Alternatives to Litigation: Mediation, Arbitration, and Settlements

Resolving a dispute in court is not the only method available to you for working out a business disagreement. Using alternative methods of conflict resolution to reach -- or attempt to reach -- a settlement with the opposing party may be the best course of action, depending on the circumstances. Mediation, arbitration, and proposing a settlement are alternatives that you and your attorney should consider when deciding how to resolve your lawsuit.

Business Mediation vs. Arbitration

Mediation is a voluntary process where an objective third party, the mediator, facilitates parties’ agreement to a compromise. The agreement in mediation is voluntary and is typically not enforced by a court judgment but is contractual in nature. The parties to a lawsuit can also agree to resolve their dispute using arbitration. In arbitration, an objective third party, often presented in the form of a tribunal, considers the claims in a lawsuit and determines an outcome.

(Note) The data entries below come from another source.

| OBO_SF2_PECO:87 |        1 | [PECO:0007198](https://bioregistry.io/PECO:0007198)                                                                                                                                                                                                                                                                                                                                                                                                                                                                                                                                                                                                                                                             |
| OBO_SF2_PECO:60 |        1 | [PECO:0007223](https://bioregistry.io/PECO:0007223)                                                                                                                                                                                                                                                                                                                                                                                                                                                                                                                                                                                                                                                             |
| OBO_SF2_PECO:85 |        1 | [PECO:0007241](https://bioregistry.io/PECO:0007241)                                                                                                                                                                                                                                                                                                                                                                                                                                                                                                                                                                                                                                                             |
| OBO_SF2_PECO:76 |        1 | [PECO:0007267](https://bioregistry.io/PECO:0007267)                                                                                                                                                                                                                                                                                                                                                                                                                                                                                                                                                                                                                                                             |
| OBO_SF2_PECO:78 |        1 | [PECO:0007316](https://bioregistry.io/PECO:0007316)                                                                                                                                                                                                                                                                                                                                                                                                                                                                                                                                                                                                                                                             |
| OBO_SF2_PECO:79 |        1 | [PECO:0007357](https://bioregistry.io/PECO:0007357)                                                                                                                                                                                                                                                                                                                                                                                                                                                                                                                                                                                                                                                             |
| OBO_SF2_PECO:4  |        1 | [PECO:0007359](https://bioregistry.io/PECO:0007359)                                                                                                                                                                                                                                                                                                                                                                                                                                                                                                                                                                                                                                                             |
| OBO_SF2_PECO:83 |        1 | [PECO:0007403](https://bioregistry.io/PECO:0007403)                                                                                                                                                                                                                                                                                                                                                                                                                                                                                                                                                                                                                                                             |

Pros & Cons of Business Arbitration

Arbitrations are often less costly and less time consuming than litigation since arbitrations include fewer procedural hurdles and may have a less exhaustive discovery process. Unlike most judges, arbitration panels often include subject-matter experts who are very knowledgeable on underlying technical issues surrounding a business dispute. Judgments in arbitration are binding and, if not managed correctly, arbitrations can be expensive. Other disadvantages include very limited possibilities of appeal, the lack of precedent, often no explanation for the reasoning behind the award, and the tendency for arbitrators to "split the baby" and always award something (if not fully half).

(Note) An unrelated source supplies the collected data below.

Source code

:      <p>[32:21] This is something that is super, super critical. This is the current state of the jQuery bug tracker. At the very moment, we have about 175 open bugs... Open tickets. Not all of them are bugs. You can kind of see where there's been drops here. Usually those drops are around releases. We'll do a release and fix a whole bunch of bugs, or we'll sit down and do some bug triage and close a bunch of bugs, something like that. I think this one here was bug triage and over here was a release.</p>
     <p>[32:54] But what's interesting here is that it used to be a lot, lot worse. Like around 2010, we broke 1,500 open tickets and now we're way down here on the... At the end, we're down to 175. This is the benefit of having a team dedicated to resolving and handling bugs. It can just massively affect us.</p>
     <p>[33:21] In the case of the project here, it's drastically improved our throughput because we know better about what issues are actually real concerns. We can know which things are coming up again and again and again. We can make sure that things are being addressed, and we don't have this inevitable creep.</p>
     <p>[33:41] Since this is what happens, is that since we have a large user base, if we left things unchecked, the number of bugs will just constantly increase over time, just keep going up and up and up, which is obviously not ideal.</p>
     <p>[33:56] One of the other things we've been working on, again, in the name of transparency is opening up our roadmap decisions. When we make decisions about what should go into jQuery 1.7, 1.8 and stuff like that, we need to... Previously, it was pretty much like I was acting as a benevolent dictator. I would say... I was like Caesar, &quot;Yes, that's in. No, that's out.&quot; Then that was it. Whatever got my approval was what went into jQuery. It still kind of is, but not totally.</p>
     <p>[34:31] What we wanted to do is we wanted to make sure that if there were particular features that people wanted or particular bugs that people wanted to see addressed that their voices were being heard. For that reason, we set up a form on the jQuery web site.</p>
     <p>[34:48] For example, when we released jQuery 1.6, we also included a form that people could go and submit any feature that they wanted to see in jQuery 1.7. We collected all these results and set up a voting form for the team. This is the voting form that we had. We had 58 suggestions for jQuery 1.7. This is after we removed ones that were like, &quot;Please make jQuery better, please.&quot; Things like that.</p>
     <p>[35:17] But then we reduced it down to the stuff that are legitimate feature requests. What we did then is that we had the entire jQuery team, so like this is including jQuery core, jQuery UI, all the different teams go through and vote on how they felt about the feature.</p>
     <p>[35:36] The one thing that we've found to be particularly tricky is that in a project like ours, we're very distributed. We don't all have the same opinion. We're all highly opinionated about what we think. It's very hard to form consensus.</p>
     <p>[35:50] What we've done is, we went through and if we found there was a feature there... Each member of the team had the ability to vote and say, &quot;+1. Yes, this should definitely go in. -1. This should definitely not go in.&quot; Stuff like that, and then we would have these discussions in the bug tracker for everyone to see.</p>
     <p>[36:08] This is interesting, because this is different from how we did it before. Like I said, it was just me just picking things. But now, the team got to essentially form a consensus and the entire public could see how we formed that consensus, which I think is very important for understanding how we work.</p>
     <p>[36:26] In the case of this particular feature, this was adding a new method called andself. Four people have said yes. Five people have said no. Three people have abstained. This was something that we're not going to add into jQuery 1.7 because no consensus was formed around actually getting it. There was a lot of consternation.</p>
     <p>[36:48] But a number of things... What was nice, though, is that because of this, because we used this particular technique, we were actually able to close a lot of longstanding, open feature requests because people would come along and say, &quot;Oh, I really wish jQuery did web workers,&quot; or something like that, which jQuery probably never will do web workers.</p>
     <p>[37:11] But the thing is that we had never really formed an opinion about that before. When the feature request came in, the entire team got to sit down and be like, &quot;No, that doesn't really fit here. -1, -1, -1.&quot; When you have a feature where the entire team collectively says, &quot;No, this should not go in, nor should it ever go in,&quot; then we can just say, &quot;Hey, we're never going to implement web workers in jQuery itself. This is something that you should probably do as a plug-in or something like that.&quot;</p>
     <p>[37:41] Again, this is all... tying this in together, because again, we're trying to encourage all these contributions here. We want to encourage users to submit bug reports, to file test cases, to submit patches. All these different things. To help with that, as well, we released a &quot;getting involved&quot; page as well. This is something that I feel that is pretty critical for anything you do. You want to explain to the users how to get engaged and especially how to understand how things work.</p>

Determining the Best Form of Business Dispute Resolution

Last, a seasoned attorney might be in the best position to determine when the cost of conducting discovery and preparing for trial outweigh the benefit of a favorable court judgment. In this case, settlement would probably be his recommendation. A knowledgeable attorney, especially one whom you trust and who has worked with you in the past and knows the economics of your business, will often calculate the pros and cons of pursuing litigation and analyze with you whether it makes economic and business sense to settle the lawsuit out of court before going to trial. The more comfortable you are communicating with your attorney and the more your attorney understands your business, the easier it will be for him or her to advise you about what form of dispute resolution -- mediation, arbitration, litigation or settlement --might best satisfy your needs under your set of circumstances.